Medikamentenhersteller
Heel kann mit Homöopathie punkten

Der weltweit hinter der französischen Boiron-Gruppe zweitgrößte Hersteller homöopathischer Medikamente Heel will durch die Errichtung neuer Reinraum-Anlagen seine Marktstellung ausbauen. Das von 2006 bis 2008 laufende Investitionsprogramm des zur Delton-Gruppe von Stefan Quandt gehörenden Unternehmens beläuft sich auf rund 20 Mill. am zentralen Standort Baden-Baden.

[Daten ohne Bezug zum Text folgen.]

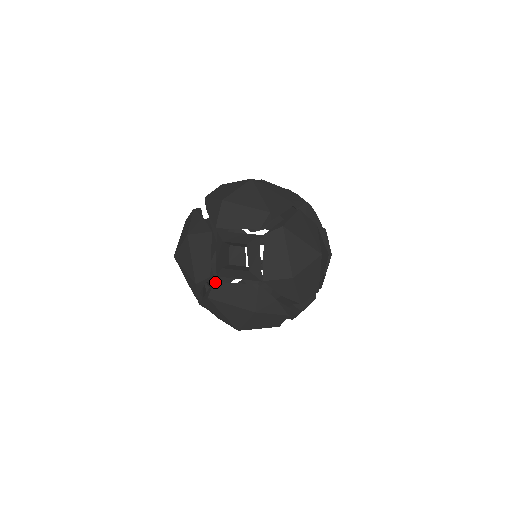
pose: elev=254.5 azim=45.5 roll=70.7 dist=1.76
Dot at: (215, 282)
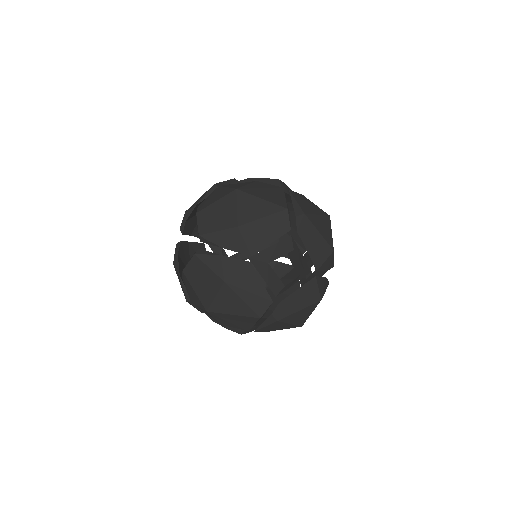
Dot at: (280, 303)
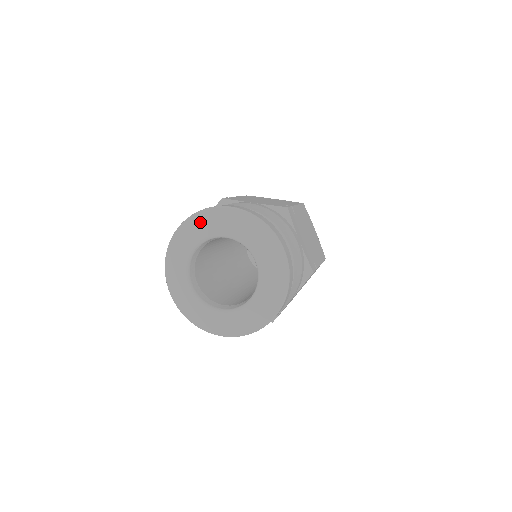
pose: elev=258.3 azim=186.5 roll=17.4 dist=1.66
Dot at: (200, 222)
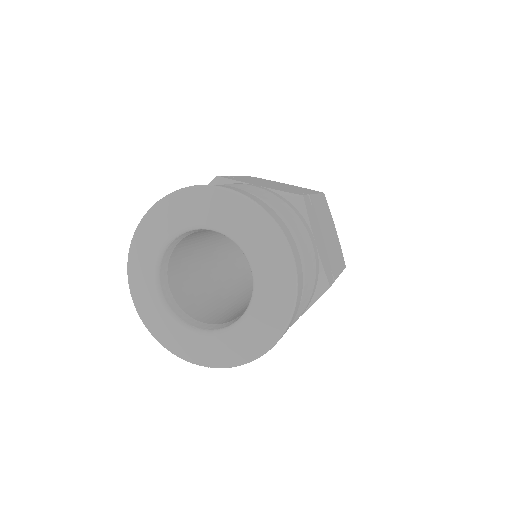
Dot at: (179, 205)
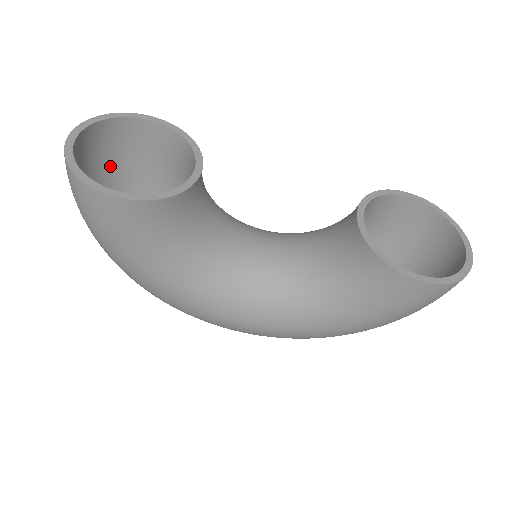
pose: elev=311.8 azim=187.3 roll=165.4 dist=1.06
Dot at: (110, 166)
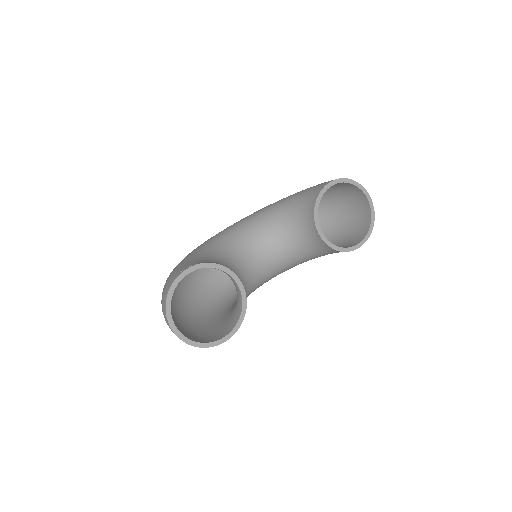
Dot at: occluded
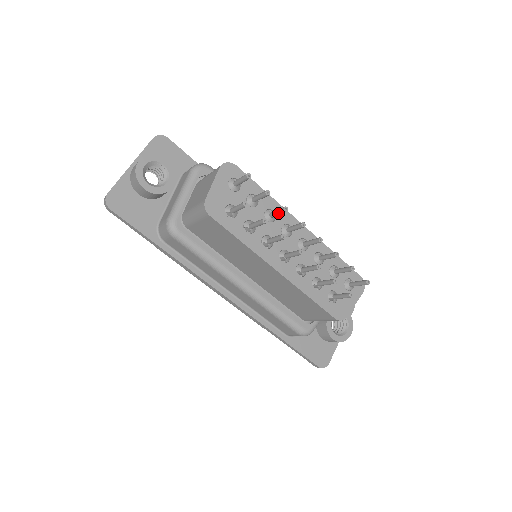
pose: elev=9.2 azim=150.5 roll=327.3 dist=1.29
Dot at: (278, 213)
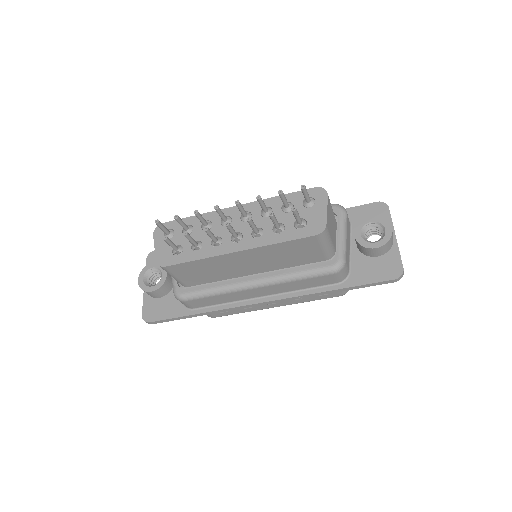
Dot at: (199, 219)
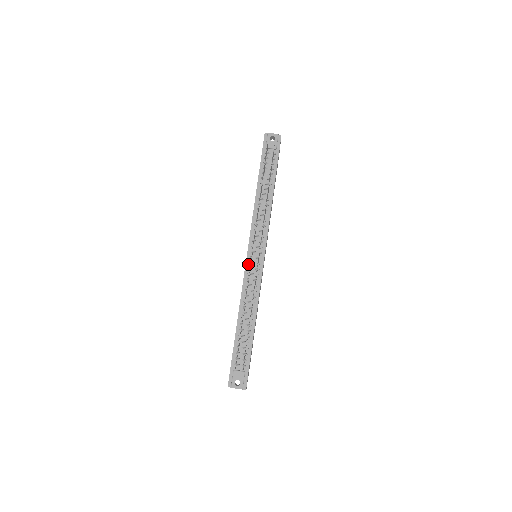
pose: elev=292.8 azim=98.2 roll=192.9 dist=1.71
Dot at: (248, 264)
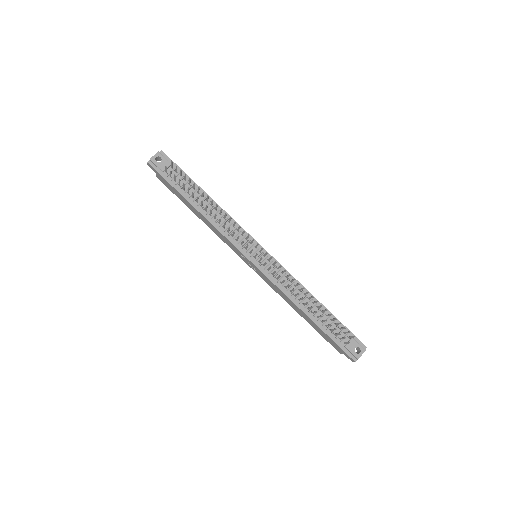
Dot at: (260, 267)
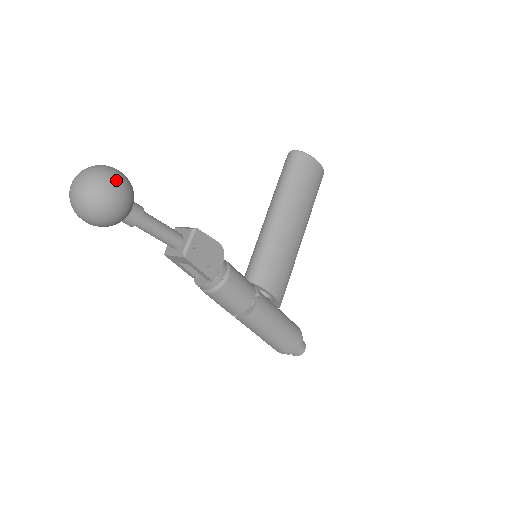
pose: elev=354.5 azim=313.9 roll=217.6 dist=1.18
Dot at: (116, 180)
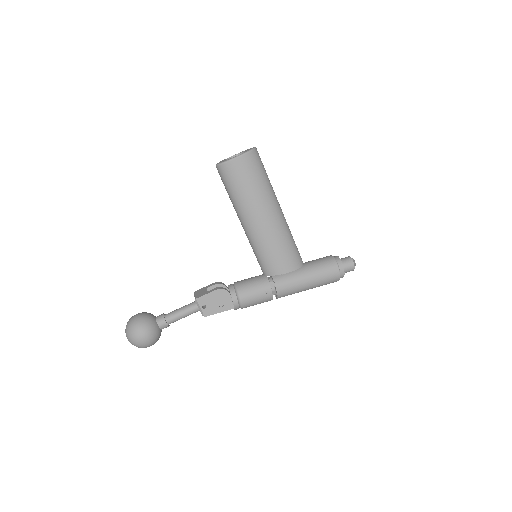
Dot at: (136, 331)
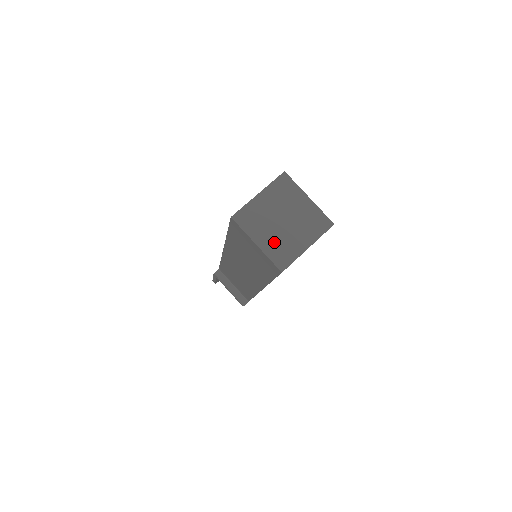
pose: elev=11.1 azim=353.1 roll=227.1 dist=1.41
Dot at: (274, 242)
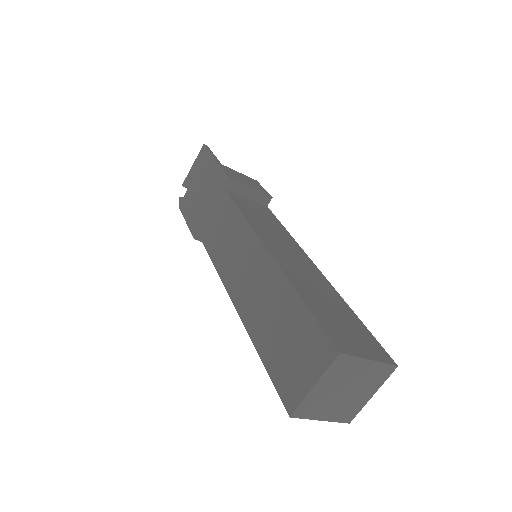
Dot at: (338, 410)
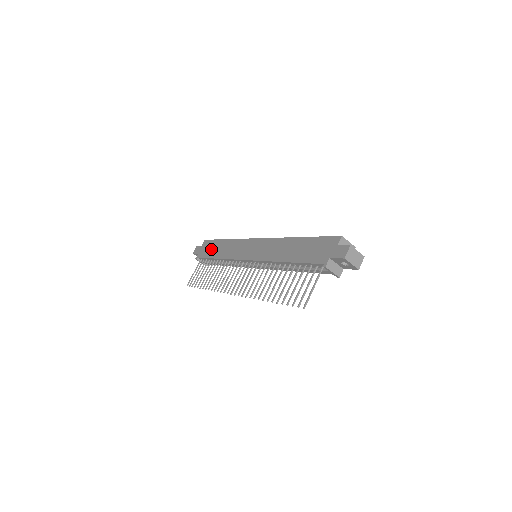
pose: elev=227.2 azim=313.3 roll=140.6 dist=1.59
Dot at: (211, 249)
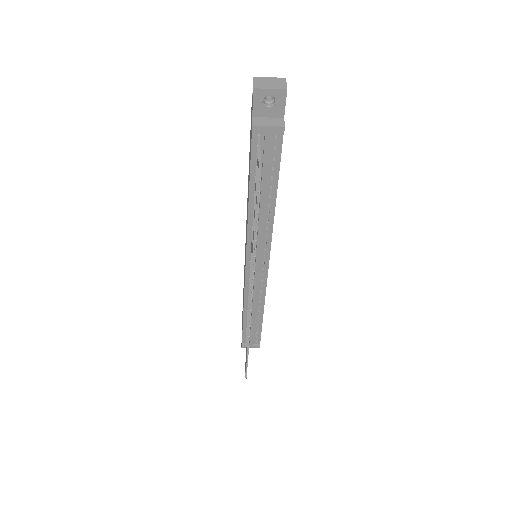
Dot at: occluded
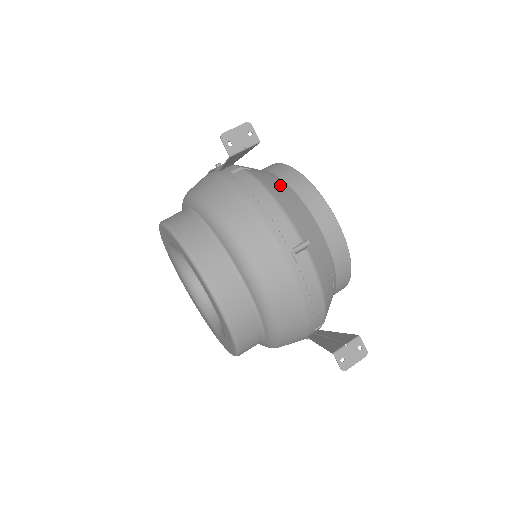
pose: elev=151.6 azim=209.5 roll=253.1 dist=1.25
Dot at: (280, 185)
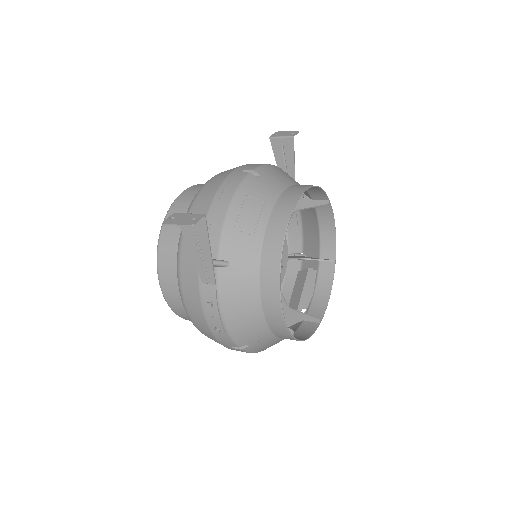
Dot at: occluded
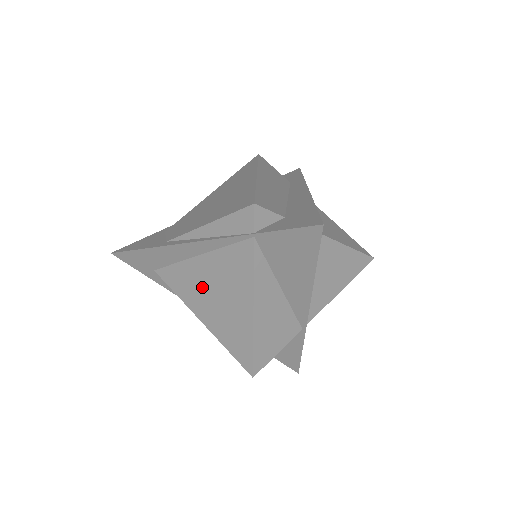
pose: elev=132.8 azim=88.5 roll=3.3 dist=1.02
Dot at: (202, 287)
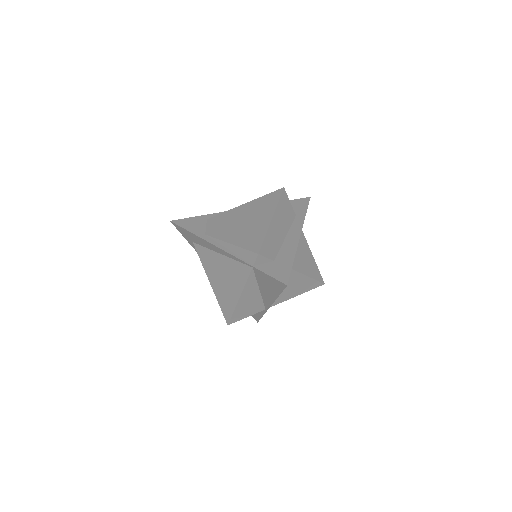
Dot at: (217, 269)
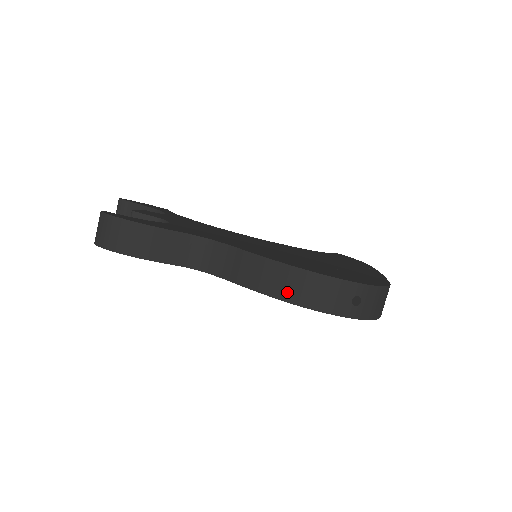
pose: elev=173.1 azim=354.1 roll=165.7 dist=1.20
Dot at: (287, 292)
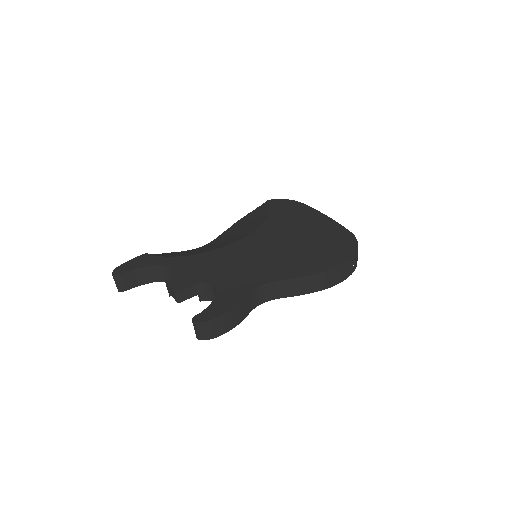
Dot at: (324, 285)
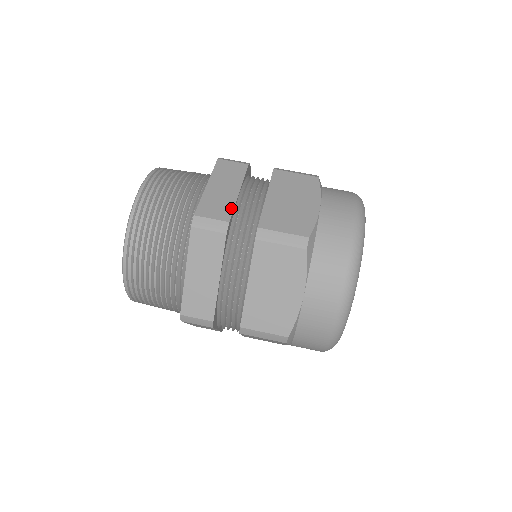
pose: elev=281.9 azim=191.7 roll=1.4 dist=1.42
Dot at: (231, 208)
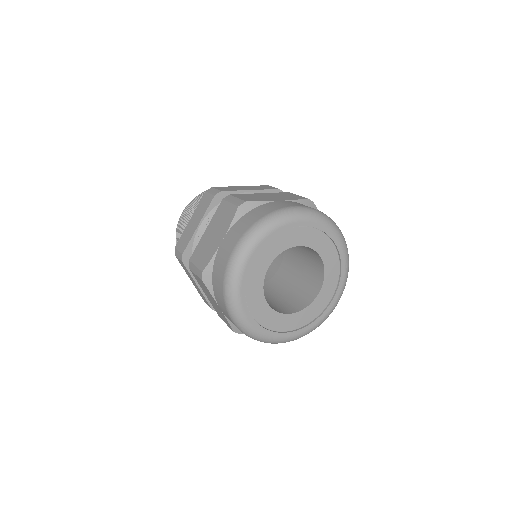
Dot at: (233, 190)
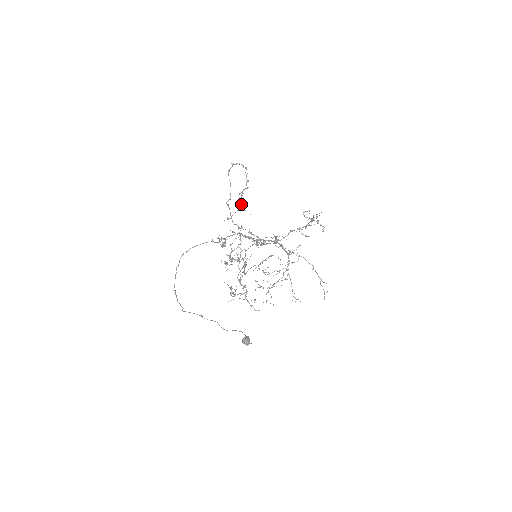
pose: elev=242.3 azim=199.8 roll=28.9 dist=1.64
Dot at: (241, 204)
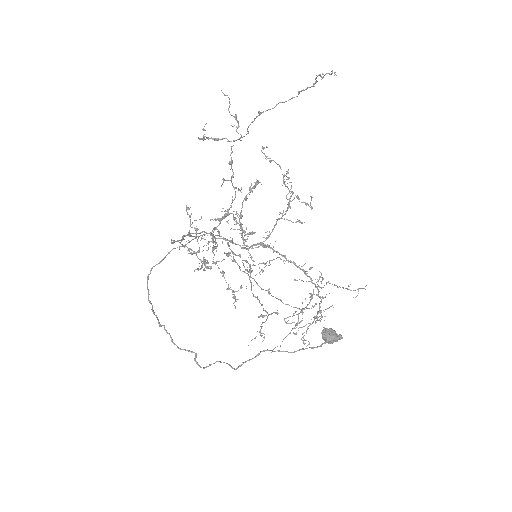
Dot at: occluded
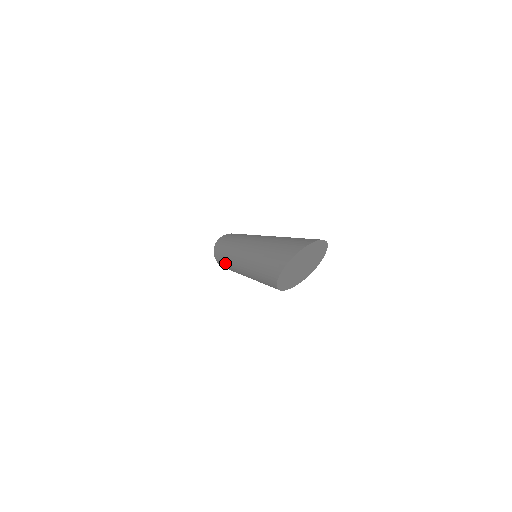
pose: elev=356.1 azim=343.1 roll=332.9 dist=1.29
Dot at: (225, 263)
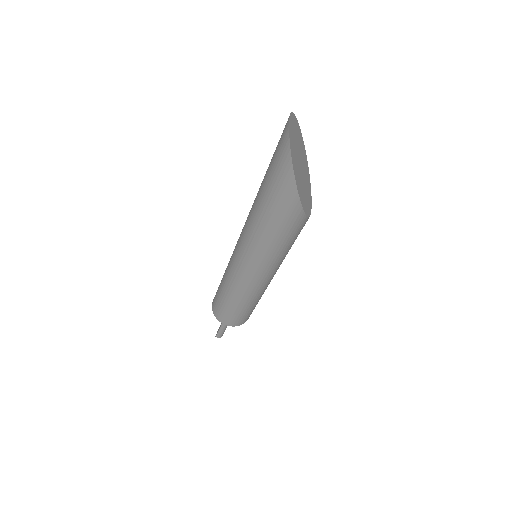
Dot at: (238, 304)
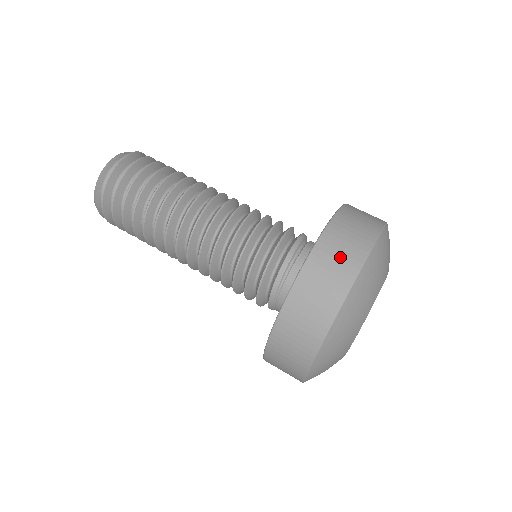
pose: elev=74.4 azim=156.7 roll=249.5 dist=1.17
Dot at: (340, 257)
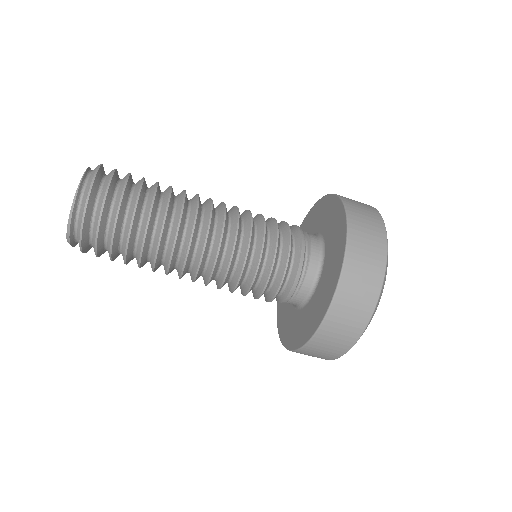
Dot at: (339, 337)
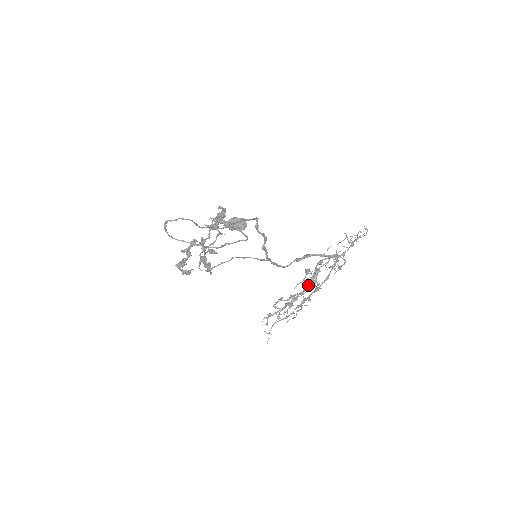
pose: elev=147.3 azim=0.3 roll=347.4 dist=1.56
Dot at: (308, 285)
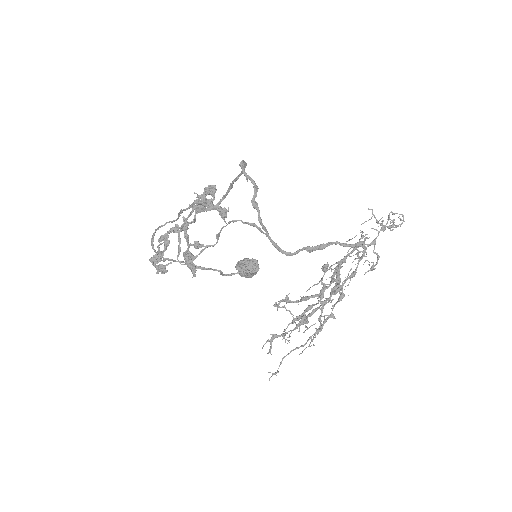
Dot at: (326, 284)
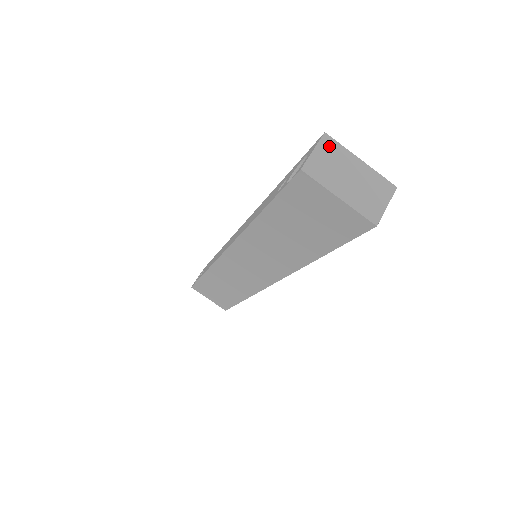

BADEN-BADEN. In Baden-Baden sind bereits 85 Prozent der Produktion konzentriert. Einschließlich Vertrieb beschäftigt das Unternehmen knapp 1 300 Leute. Allein 1,5 Mill. Euro flossen zuletzt in die Erweiterung der Ampullenproduktion, die jetzt eine Kapazität von 100 Millionen Stück aufweist. Die Badener sind inzwischen der weltgrößte Hersteller von homöopathischen Injektionspräparaten, deren Entwicklung und Herstellung den gleichen strengen Auflagen unterliegt wie diejenige anderer Medikamente.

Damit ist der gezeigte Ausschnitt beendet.